[PROBLEM TO WORK ON]:
Can you write out the lines below again, substituting "Telefoonnummer" for "Telefoon" and changing nothing else? Leave the pictures out of your answer.
★ ★ ★ ★ ★ ★ ★
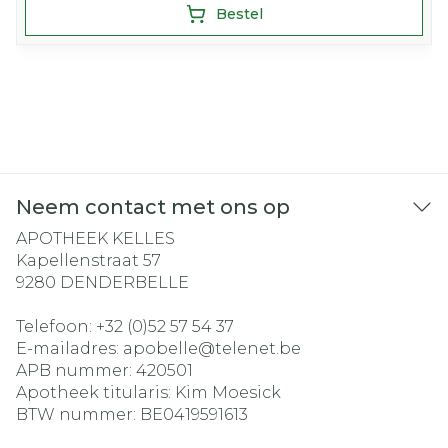
Bestel
Neem contact met ons op
APOTHEEK KELLES
Kapellenstraat 57
9280
DENDERBELLE
Telefoon:
+32 (0)52 57 54 37
E-mailadres:
apobelle@
telenet.be
APB nummer:
420501
Apotheek titularis:
Kim Moesick
BTW nummer:
BE0419591613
★ ★ ★ ★ ★ ★ ★
[RESPONSE AREA]:
Bestel
Neem contact met ons op
APOTHEEK KELLES
Kapellenstraat 57
9280
DENDERBELLE
Telefoonnummer:
+32 (0)52 57 54 37
E-mailadres:
apobelle@
telenet.be
APB nummer:
420501
Apotheek titularis:
Kim Moesick
BTW nummer:
BE0419591613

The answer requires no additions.